Spirit, like Opportunity, is a warrior of the Red Planet.
Both rovers, launched in January 2004, were scheduled to last a minimum of three months and a maximum of six. Now, after five years, the rovers have turned Mars into what seems
like a next-door neighbor–not the alien planet that it once was.
Since landing, the rovers have made important scientific
discoveries. Spirit discovered
deposits of salts and minerals such as sulfur and silica, which only form with
water.
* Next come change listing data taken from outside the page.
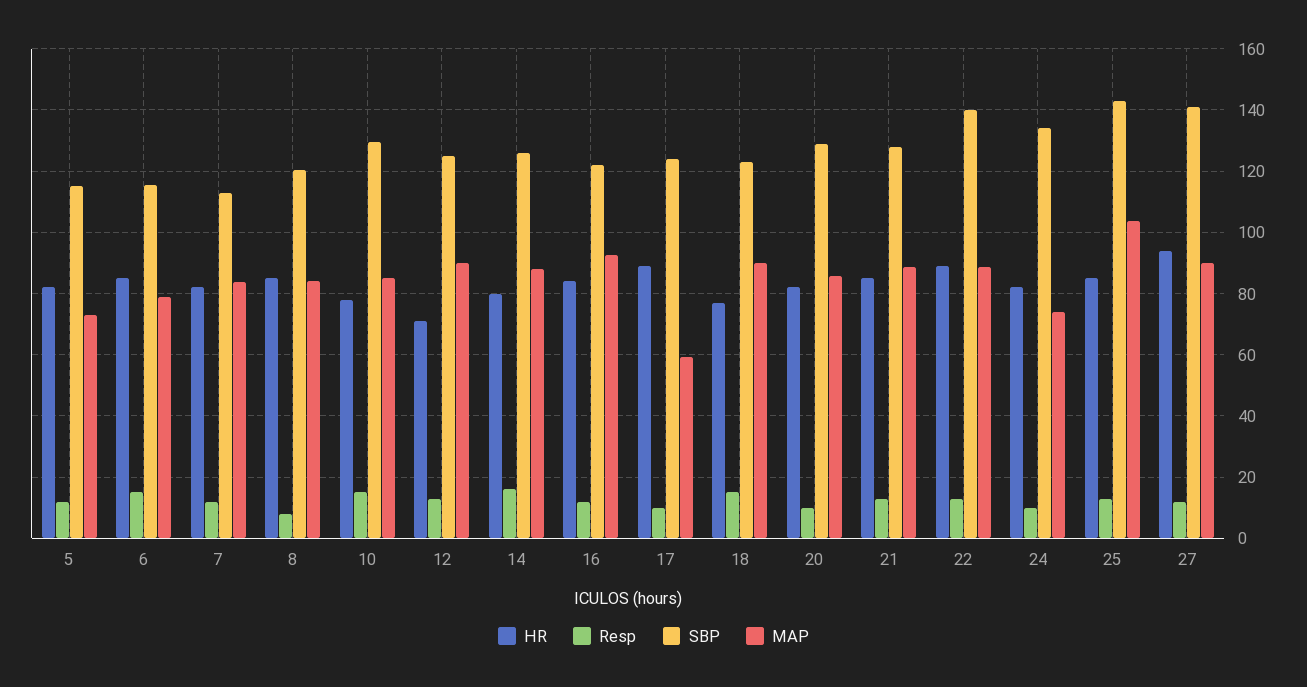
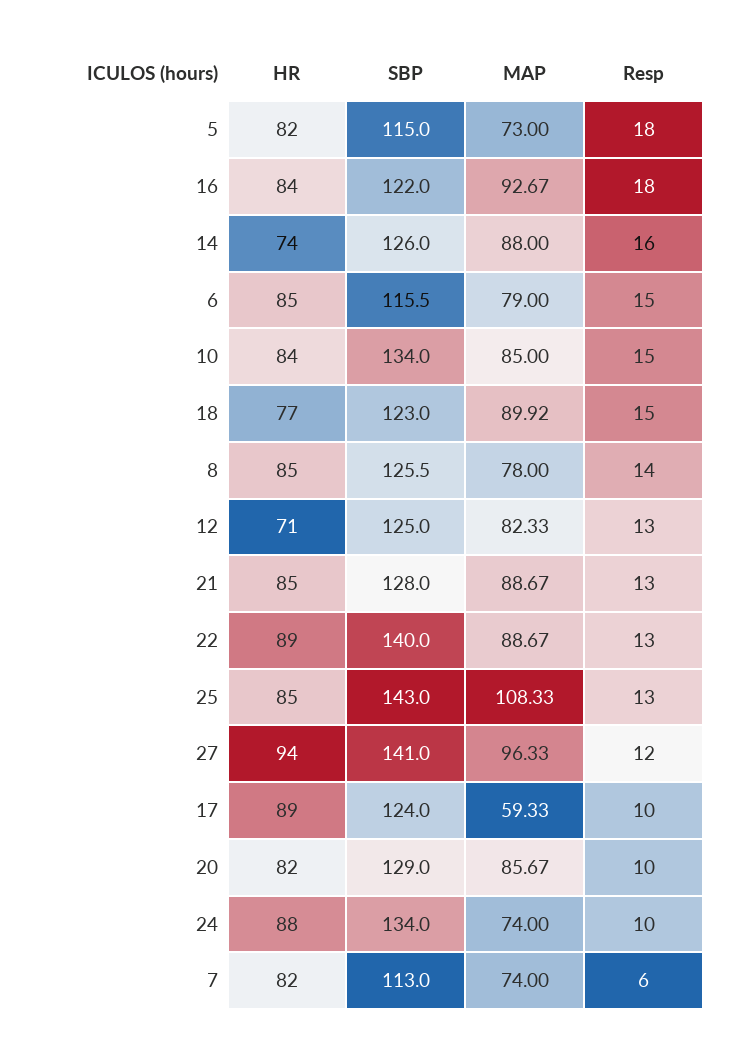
  {
    "HR": {
      "5": 82,
      "6": 85,
      "7": 82,
      "8": 85,
-     "10": 78,
+     "10": 84,
      "12": 71,
-     "14": 80,
+     "14": 74,
      "16": 84,
      "17": 89,
      "18": 77,
      "20": 82,
      "21": 85,
      "22": 89,
-     "24": 82,
+     "24": 88,
      "25": 85,
      "27": 94
    },
    "Resp": {
-     "5": 12,
+     "5": 18,
      "6": 15,
-     "7": 12,
+     "7": 6,
-     "8": 8,
+     "8": 14,
      "10": 15,
      "12": 13,
      "14": 16,
-     "16": 12,
+     "16": 18,
      "17": 10,
      "18": 15,
      "20": 10,
      "21": 13,
      "22": 13,
      "24": 10,
      "25": 13,
      "27": 12
    },
    "SBP": {
      "5": 115,
      "6": 115.5,
      "7": 113,
-     "8": 120,
+     "8": 125.5,
-     "10": 130,
+     "10": 134,
      "12": 125,
      "14": 126,
      "16": 122,
      "17": 124,
      "18": 123,
      "20": 129,
      "21": 128,
      "22": 140,
      "24": 134,
      "25": 143,
      "27": 141
    },
    "MAP": {
      "5": 73,
      "6": 79,
-     "7": 84,
+     "7": 74,
-     "8": 84,
+     "8": 78,
      "10": 85,
-     "12": 90,
+     "12": 82.33,
      "14": 88,
      "16": 92.67,
      "17": 59.33,
      "18": 89.92,
      "20": 85.67,
      "21": 88.67,
      "22": 88.67,
      "24": 74,
-     "25": 104,
+     "25": 108.33,
-     "27": 90
+     "27": 96.33
    }
  }

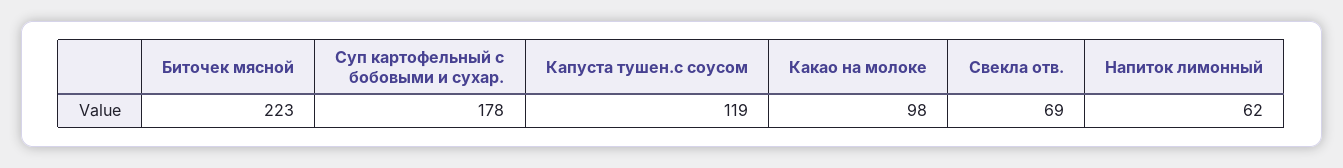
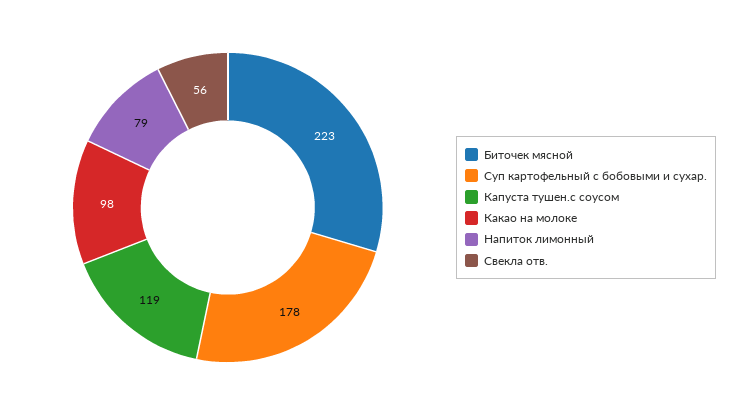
  {
    "Биточек мясной": 223,
    "Суп картофельный с бобовыми и сухар.": 178,
    "Капуста тушен.с соусом": 119,
    "Какао на молоке": 98,
-   "Свекла отв.": 69,
+   "Свекла отв.": 56,
-   "Напиток лимонный": 62
+   "Напиток лимонный": 79
  }

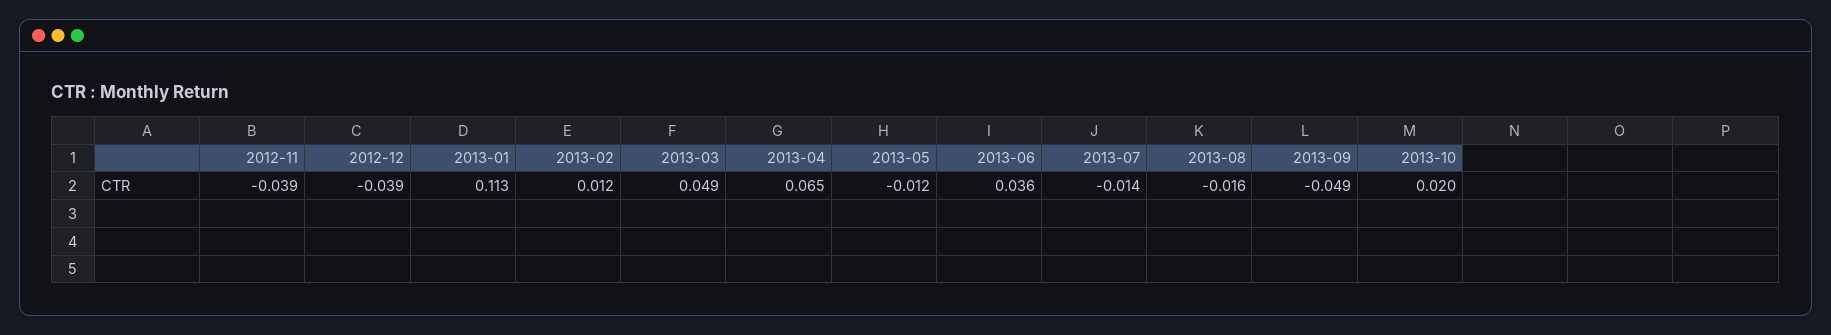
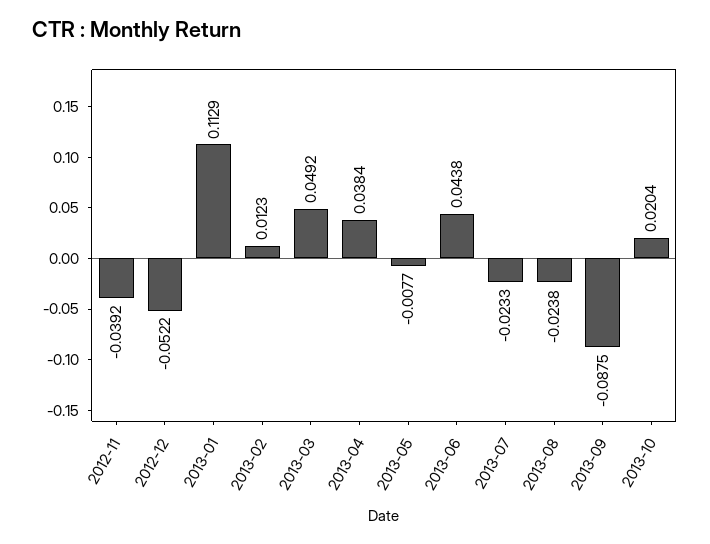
  {
    "2012-11": -0.0392,
-   "2012-12": -0.039,
+   "2012-12": -0.0522,
    "2013-01": 0.1129,
    "2013-02": 0.0123,
    "2013-03": 0.0492,
-   "2013-04": 0.065,
+   "2013-04": 0.0384,
-   "2013-05": -0.012,
+   "2013-05": -0.0077,
-   "2013-06": 0.036,
+   "2013-06": 0.0438,
-   "2013-07": -0.014,
+   "2013-07": -0.0233,
-   "2013-08": -0.016,
+   "2013-08": -0.0238,
-   "2013-09": -0.049,
+   "2013-09": -0.0875,
    "2013-10": 0.0204
  }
This happened when it inadvertently dug a trench behind itself while dragging a broken right
front wheel. This video highlights Spirit’s
adventures:
Opportunity, the
crater-exploring rover, was fortunate to land on exposed bedrock that was
determined to be laid down in water some 3.5 to 4 billion years ago. This was the first
evidence of ancient surface water. It also discovered tiny balls of material
that appear to have formed in the presence of water. This video highlights Opportunity’s activities:
Scott Maxwell, a rover driver at NASA’s Jet Propulsion Laboratory,
says that “the mission just keeps getting better and better the longer it goes.”
“Mars is such a
complex place, and these are such capable vehicles that there will never come a time when we’re done; five years
from now there is going to be some wonderful, tantalizing thing just beyond our
reach that we didn’t quite get to,” adds Steve Squyres, principal investigator of the rovers at Cornell University.